━━━━━ Task inputs ━━━━━

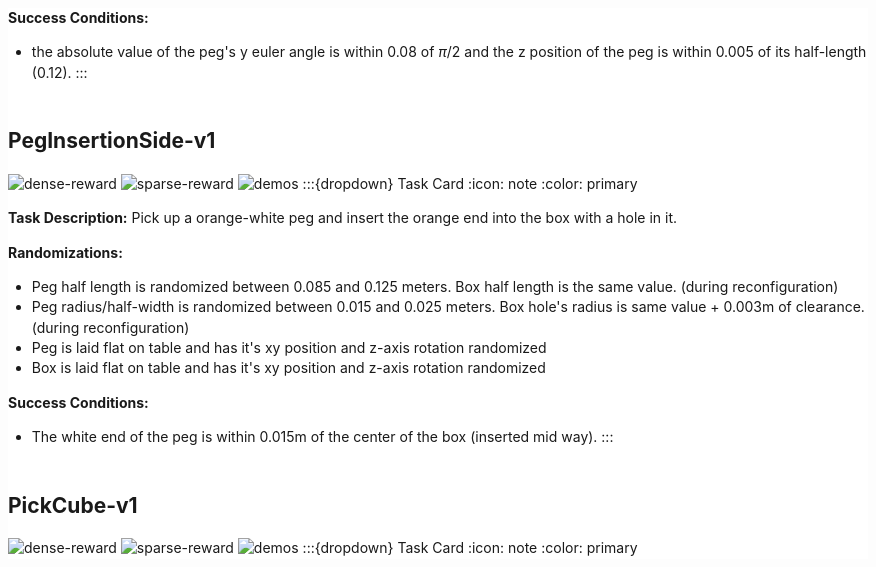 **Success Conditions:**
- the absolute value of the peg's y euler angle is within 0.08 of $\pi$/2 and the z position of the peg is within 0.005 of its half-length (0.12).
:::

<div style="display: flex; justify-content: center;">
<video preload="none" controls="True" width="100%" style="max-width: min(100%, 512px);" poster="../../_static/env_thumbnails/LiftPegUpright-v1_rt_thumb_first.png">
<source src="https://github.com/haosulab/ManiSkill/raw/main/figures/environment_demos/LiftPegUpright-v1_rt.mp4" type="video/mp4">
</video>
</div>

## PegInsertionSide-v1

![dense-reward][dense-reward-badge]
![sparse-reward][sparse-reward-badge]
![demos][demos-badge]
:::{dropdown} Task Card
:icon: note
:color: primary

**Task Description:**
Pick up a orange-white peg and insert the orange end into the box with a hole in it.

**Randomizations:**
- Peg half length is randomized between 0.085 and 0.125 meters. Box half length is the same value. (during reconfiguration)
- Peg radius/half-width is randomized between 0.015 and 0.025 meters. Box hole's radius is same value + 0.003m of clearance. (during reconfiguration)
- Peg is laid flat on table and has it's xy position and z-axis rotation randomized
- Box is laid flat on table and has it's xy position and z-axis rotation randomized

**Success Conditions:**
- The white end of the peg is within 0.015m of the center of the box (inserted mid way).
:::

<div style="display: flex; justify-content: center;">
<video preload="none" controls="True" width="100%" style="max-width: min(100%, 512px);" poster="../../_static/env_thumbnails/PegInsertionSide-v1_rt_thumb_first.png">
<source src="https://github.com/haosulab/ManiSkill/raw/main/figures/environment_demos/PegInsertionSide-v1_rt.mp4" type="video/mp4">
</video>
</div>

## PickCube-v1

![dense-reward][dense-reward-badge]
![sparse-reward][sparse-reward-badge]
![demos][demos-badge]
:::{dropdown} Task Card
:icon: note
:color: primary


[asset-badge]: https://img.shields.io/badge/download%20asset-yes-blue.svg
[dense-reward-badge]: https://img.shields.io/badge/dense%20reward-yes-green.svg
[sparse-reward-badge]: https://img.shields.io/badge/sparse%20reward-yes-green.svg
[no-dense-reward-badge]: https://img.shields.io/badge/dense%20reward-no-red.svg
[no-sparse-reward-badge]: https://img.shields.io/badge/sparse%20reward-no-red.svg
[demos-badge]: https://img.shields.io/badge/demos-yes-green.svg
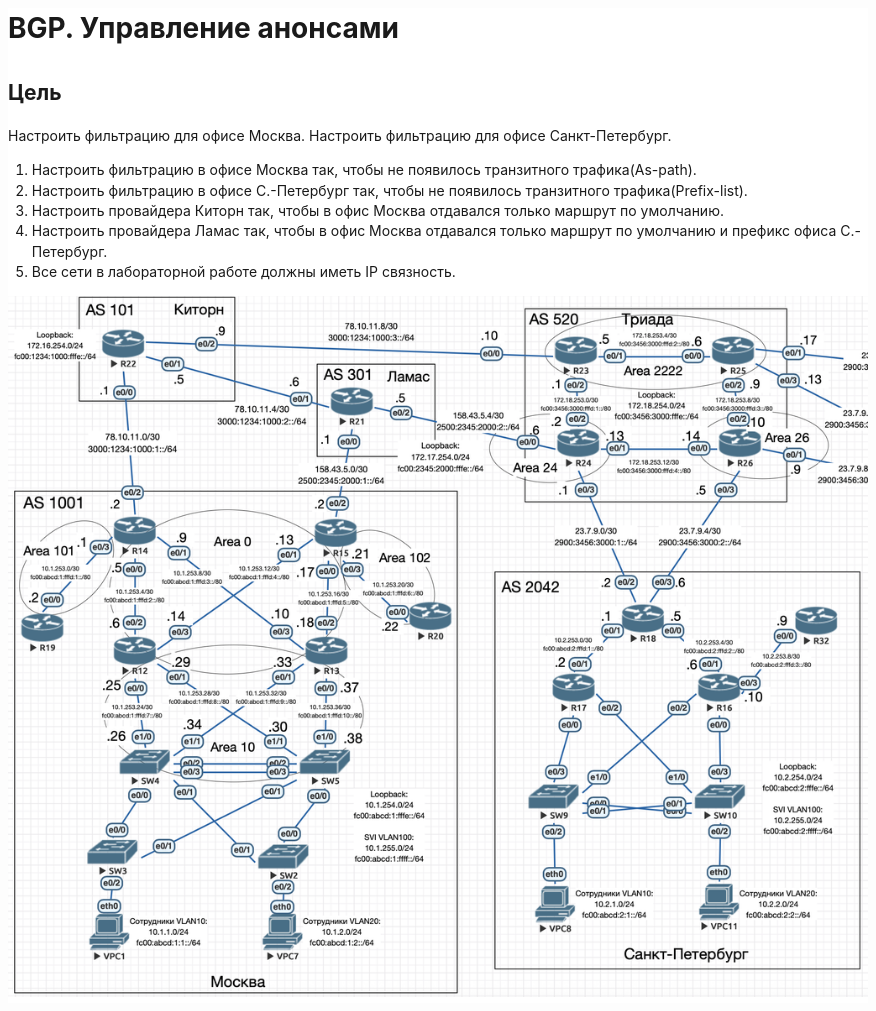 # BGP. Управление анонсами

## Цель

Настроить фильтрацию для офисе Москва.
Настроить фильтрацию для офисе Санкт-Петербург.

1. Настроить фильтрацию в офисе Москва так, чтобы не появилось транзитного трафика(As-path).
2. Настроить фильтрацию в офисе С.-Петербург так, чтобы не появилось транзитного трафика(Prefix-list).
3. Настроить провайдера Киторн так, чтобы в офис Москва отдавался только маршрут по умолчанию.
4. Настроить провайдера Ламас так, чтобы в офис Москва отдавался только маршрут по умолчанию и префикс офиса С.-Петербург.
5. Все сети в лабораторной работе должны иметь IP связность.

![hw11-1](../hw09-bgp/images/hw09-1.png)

━━━━━

Without the pictures, write out the whole listing exactly as it appears.

 **Success Conditions:**
- the absolute value of the peg's y euler angle is within 0.08 of $\pi$/2 and the z position of the peg is within 0.005 of its half-length (0.12).
:::

<div style="display: flex; justify-content: center;">
<video preload="none" controls="True" width="100%" style="max-width: min(100%, 512px);" poster="../../_static/env_thumbnails/LiftPegUpright-v1_rt_thumb_first.png">
<source src="https://github.com/haosulab/ManiSkill/raw/main/figures/environment_demos/LiftPegUpright-v1_rt.mp4" type="video/mp4">
</video>
</div>

## PegInsertionSide-v1

![dense-reward][dense-reward-badge]
![sparse-reward][sparse-reward-badge]
![demos][demos-badge]
:::{dropdown} Task Card
:icon: note
:color: primary

**Task Description:**
Pick up a orange-white peg and insert the orange end into the box with a hole in it.

**Randomizations:**
- Peg half length is randomized between 0.085 and 0.125 meters. Box half length is the same value. (during reconfiguration)
- Peg radius/half-width is randomized between 0.015 and 0.025 meters. Box hole's radius is same value + 0.003m of clearance. (during reconfiguration)
- Peg is laid flat on table and has it's xy position and z-axis rotation randomized
- Box is laid flat on table and has it's xy position and z-axis rotation randomized

**Success Conditions:**
- The white end of the peg is within 0.015m of the center of the box (inserted mid way).
:::

<div style="display: flex; justify-content: center;">
<video preload="none" controls="True" width="100%" style="max-width: min(100%, 512px);" poster="../../_static/env_thumbnails/PegInsertionSide-v1_rt_thumb_first.png">
<source src="https://github.com/haosulab/ManiSkill/raw/main/figures/environment_demos/PegInsertionSide-v1_rt.mp4" type="video/mp4">
</video>
</div>

## PickCube-v1

![dense-reward][dense-reward-badge]
![sparse-reward][sparse-reward-badge]
![demos][demos-badge]
:::{dropdown} Task Card
:icon: note
:color: primary


[asset-badge]: https://img.shields.io/badge/download%20asset-yes-blue.svg
[dense-reward-badge]: https://img.shields.io/badge/dense%20reward-yes-green.svg
[sparse-reward-badge]: https://img.shields.io/badge/sparse%20reward-yes-green.svg
[no-dense-reward-badge]: https://img.shields.io/badge/dense%20reward-no-red.svg
[no-sparse-reward-badge]: https://img.shields.io/badge/sparse%20reward-no-red.svg
[demos-badge]: https://img.shields.io/badge/demos-yes-green.svg
 # BGP. Управление анонсами

## Цель

Настроить фильтрацию для офисе Москва.
Настроить фильтрацию для офисе Санкт-Петербург.

1. Настроить фильтрацию в офисе Москва так, чтобы не появилось транзитного трафика(As-path).
2. Настроить фильтрацию в офисе С.-Петербург так, чтобы не появилось транзитного трафика(Prefix-list).
3. Настроить провайдера Киторн так, чтобы в офис Москва отдавался только маршрут по умолчанию.
4. Настроить провайдера Ламас так, чтобы в офис Москва отдавался только маршрут по умолчанию и префикс офиса С.-Петербург.
5. Все сети в лабораторной работе должны иметь IP связность.

![hw11-1](../hw09-bgp/images/hw09-1.png)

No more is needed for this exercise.